**OBJECTIVE:**
Please format every line of all the records below as a numbered list, leaving out blank lines.

**INFORMATION PROVIDED:**
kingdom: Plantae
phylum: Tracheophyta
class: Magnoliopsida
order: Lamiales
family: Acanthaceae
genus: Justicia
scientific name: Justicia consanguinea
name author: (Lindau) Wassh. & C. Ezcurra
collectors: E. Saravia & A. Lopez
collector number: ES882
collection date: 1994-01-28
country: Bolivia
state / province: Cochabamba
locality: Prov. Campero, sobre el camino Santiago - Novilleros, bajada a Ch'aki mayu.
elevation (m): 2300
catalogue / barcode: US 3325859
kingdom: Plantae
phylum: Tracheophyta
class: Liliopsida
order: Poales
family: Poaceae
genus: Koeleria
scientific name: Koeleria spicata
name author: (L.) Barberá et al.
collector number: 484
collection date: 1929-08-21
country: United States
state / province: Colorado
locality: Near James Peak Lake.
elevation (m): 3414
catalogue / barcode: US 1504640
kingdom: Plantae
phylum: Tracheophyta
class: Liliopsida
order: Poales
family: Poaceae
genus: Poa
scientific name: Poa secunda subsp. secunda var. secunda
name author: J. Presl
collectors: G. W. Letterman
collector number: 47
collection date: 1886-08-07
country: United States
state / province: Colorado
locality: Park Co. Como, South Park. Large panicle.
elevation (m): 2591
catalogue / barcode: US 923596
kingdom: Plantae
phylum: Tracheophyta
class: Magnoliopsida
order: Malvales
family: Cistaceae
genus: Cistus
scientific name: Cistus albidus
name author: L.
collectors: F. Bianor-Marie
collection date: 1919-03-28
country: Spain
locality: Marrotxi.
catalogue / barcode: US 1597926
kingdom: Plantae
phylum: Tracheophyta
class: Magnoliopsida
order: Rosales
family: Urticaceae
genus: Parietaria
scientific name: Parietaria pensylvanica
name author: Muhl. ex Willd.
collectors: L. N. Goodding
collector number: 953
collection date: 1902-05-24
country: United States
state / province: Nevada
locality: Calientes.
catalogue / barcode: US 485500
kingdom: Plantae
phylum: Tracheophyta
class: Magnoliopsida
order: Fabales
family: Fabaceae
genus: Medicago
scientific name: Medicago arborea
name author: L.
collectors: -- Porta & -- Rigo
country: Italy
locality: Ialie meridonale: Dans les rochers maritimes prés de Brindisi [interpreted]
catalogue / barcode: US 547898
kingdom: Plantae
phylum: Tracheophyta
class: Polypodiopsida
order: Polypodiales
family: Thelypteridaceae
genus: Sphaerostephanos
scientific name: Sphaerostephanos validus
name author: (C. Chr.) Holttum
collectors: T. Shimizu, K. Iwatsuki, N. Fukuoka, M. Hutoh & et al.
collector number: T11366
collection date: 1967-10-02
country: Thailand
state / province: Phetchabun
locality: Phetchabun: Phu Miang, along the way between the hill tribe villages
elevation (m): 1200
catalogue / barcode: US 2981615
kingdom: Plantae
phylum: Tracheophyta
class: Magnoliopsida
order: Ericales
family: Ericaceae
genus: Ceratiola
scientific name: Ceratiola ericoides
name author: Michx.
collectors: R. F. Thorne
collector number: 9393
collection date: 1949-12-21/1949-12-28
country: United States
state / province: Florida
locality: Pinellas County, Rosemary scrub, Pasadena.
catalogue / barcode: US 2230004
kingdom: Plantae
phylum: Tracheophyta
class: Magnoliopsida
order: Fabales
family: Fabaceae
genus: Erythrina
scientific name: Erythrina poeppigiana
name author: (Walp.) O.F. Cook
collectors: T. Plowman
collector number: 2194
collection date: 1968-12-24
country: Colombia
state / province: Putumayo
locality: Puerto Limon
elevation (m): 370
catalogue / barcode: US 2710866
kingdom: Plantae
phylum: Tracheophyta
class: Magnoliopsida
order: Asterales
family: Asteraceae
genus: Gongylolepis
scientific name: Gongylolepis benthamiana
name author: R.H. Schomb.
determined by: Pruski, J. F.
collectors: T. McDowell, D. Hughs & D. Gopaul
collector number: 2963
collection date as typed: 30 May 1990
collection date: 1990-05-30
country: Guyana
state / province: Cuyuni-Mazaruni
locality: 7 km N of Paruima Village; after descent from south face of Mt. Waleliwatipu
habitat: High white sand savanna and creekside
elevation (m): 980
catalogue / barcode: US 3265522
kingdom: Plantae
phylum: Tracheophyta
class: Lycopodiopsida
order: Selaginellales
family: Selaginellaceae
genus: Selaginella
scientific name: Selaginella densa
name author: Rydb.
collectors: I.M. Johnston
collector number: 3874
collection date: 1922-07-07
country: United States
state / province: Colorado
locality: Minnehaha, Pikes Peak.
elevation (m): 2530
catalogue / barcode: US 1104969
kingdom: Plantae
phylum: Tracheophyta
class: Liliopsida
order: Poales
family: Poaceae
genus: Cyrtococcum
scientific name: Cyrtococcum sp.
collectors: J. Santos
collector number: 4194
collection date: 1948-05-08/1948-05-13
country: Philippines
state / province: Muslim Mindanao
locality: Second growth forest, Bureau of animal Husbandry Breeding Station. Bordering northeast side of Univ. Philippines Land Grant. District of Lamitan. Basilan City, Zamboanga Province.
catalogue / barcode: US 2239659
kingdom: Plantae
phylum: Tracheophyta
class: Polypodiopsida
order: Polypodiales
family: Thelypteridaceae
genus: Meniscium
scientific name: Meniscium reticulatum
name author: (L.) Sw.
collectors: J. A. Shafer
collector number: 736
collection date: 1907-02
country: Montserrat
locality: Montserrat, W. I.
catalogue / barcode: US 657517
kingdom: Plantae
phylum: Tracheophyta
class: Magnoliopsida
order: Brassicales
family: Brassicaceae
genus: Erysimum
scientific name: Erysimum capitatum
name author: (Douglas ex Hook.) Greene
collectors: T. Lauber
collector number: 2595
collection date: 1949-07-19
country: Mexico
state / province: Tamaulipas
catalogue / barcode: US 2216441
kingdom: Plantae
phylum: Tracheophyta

**RESULT FOR THIS EXERCISE:**
1. kingdom: Plantae
2. phylum: Tracheophyta
3. class: Magnoliopsida
4. order: Lamiales
5. family: Acanthaceae
6. genus: Justicia
7. scientific name: Justicia consanguinea
8. name author: (Lindau) Wassh. & C. Ezcurra
9. collectors: E. Saravia & A. Lopez
10. collector number: ES882
11. collection date: 1994-01-28
12. country: Bolivia
13. state / province: Cochabamba
14. locality: Prov. Campero, sobre el camino Santiago - Novilleros, bajada a Ch'aki mayu.
15. elevation (m): 2300
16. catalogue / barcode: US 3325859
17. kingdom: Plantae
18. phylum: Tracheophyta
19. class: Liliopsida
20. order: Poales
21. family: Poaceae
22. genus: Koeleria
23. scientific name: Koeleria spicata
24. name author: (L.) Barberá et al.
25. collector number: 484
26. collection date: 1929-08-21
27. country: United States
28. state / province: Colorado
29. locality: Near James Peak Lake.
30. elevation (m): 3414
31. catalogue / barcode: US 1504640
32. kingdom: Plantae
33. phylum: Tracheophyta
34. class: Liliopsida
35. order: Poales
36. family: Poaceae
37. genus: Poa
38. scientific name: Poa secunda subsp. secunda var. secunda
39. name author: J. Presl
40. collectors: G. W. Letterman
41. collector number: 47
42. collection date: 1886-08-07
43. country: United States
44. state / province: Colorado
45. locality: Park Co. Como, South Park. Large panicle.
46. elevation (m): 2591
47. catalogue / barcode: US 923596
48. kingdom: Plantae
49. phylum: Tracheophyta
50. class: Magnoliopsida
51. order: Malvales
52. family: Cistaceae
53. genus: Cistus
54. scientific name: Cistus albidus
55. name author: L.
56. collectors: F. Bianor-Marie
57. collection date: 1919-03-28
58. country: Spain
59. locality: Marrotxi.
60. catalogue / barcode: US 1597926
61. kingdom: Plantae
62. phylum: Tracheophyta
63. class: Magnoliopsida
64. order: Rosales
65. family: Urticaceae
66. genus: Parietaria
67. scientific name: Parietaria pensylvanica
68. name author: Muhl. ex Willd.
69. collectors: L. N. Goodding
70. collector number: 953
71. collection date: 1902-05-24
72. country: United States
73. state / province: Nevada
74. locality: Calientes.
75. catalogue / barcode: US 485500
76. kingdom: Plantae
77. phylum: Tracheophyta
78. class: Magnoliopsida
79. order: Fabales
80. family: Fabaceae
81. genus: Medicago
82. scientific name: Medicago arborea
83. name author: L.
84. collectors: -- Porta & -- Rigo
85. country: Italy
86. locality: Ialie meridonale: Dans les rochers maritimes prés de Brindisi [interpreted]
87. catalogue / barcode: US 547898
88. kingdom: Plantae
89. phylum: Tracheophyta
90. class: Polypodiopsida
91. order: Polypodiales
92. family: Thelypteridaceae
93. genus: Sphaerostephanos
94. scientific name: Sphaerostephanos validus
95. name author: (C. Chr.) Holttum
96. collectors: T. Shimizu, K. Iwatsuki, N. Fukuoka, M. Hutoh & et al.
97. collector number: T11366
98. collection date: 1967-10-02
99. country: Thailand
100. state / province: Phetchabun
101. locality: Phetchabun: Phu Miang, along the way between the hill tribe villages
102. elevation (m): 1200
103. catalogue / barcode: US 2981615
104. kingdom: Plantae
105. phylum: Tracheophyta
106. class: Magnoliopsida
107. order: Ericales
108. family: Ericaceae
109. genus: Ceratiola
110. scientific name: Ceratiola ericoides
111. name author: Michx.
112. collectors: R. F. Thorne
113. collector number: 9393
114. collection date: 1949-12-21/1949-12-28
115. country: United States
116. state / province: Florida
117. locality: Pinellas County, Rosemary scrub, Pasadena.
118. catalogue / barcode: US 2230004
119. kingdom: Plantae
120. phylum: Tracheophyta
121. class: Magnoliopsida
122. order: Fabales
123. family: Fabaceae
124. genus: Erythrina
125. scientific name: Erythrina poeppigiana
126. name author: (Walp.) O.F. Cook
127. collectors: T. Plowman
128. collector number: 2194
129. collection date: 1968-12-24
130. country: Colombia
131. state / province: Putumayo
132. locality: Puerto Limon
133. elevation (m): 370
134. catalogue / barcode: US 2710866
135. kingdom: Plantae
136. phylum: Tracheophyta
137. class: Magnoliopsida
138. order: Asterales
139. family: Asteraceae
140. genus: Gongylolepis
141. scientific name: Gongylolepis benthamiana
142. name author: R.H. Schomb.
143. determined by: Pruski, J. F.
144. collectors: T. McDowell, D. Hughs & D. Gopaul
145. collector number: 2963
146. collection date as typed: 30 May 1990
147. collection date: 1990-05-30
148. country: Guyana
149. state / province: Cuyuni-Mazaruni
150. locality: 7 km N of Paruima Village; after descent from south face of Mt. Waleliwatipu
151. habitat: High white sand savanna and creekside
152. elevation (m): 980
153. catalogue / barcode: US 3265522
154. kingdom: Plantae
155. phylum: Tracheophyta
156. class: Lycopodiopsida
157. order: Selaginellales
158. family: Selaginellaceae
159. genus: Selaginella
160. scientific name: Selaginella densa
161. name author: Rydb.
162. collectors: I.M. Johnston
163. collector number: 3874
164. collection date: 1922-07-07
165. country: United States
166. state / province: Colorado
167. locality: Minnehaha, Pikes Peak.
168. elevation (m): 2530
169. catalogue / barcode: US 1104969
170. kingdom: Plantae
171. phylum: Tracheophyta
172. class: Liliopsida
173. order: Poales
174. family: Poaceae
175. genus: Cyrtococcum
176. scientific name: Cyrtococcum sp.
177. collectors: J. Santos
178. collector number: 4194
179. collection date: 1948-05-08/1948-05-13
180. country: Philippines
181. state / province: Muslim Mindanao
182. locality: Second growth forest, Bureau of animal Husbandry Breeding Station. Bordering northeast side of Univ. Philippines Land Grant. District of Lamitan. Basilan City, Zamboanga Province.
183. catalogue / barcode: US 2239659
184. kingdom: Plantae
185. phylum: Tracheophyta
186. class: Polypodiopsida
187. order: Polypodiales
188. family: Thelypteridaceae
189. genus: Meniscium
190. scientific name: Meniscium reticulatum
191. name author: (L.) Sw.
192. collectors: J. A. Shafer
193. collector number: 736
194. collection date: 1907-02
195. country: Montserrat
196. locality: Montserrat, W. I.
197. catalogue / barcode: US 657517
198. kingdom: Plantae
199. phylum: Tracheophyta
200. class: Magnoliopsida
201. order: Brassicales
202. family: Brassicaceae
203. genus: Erysimum
204. scientific name: Erysimum capitatum
205. name author: (Douglas ex Hook.) Greene
206. collectors: T. Lauber
207. collector number: 2595
208. collection date: 1949-07-19
209. country: Mexico
210. state / province: Tamaulipas
211. catalogue / barcode: US 2216441
212. kingdom: Plantae
213. phylum: Tracheophyta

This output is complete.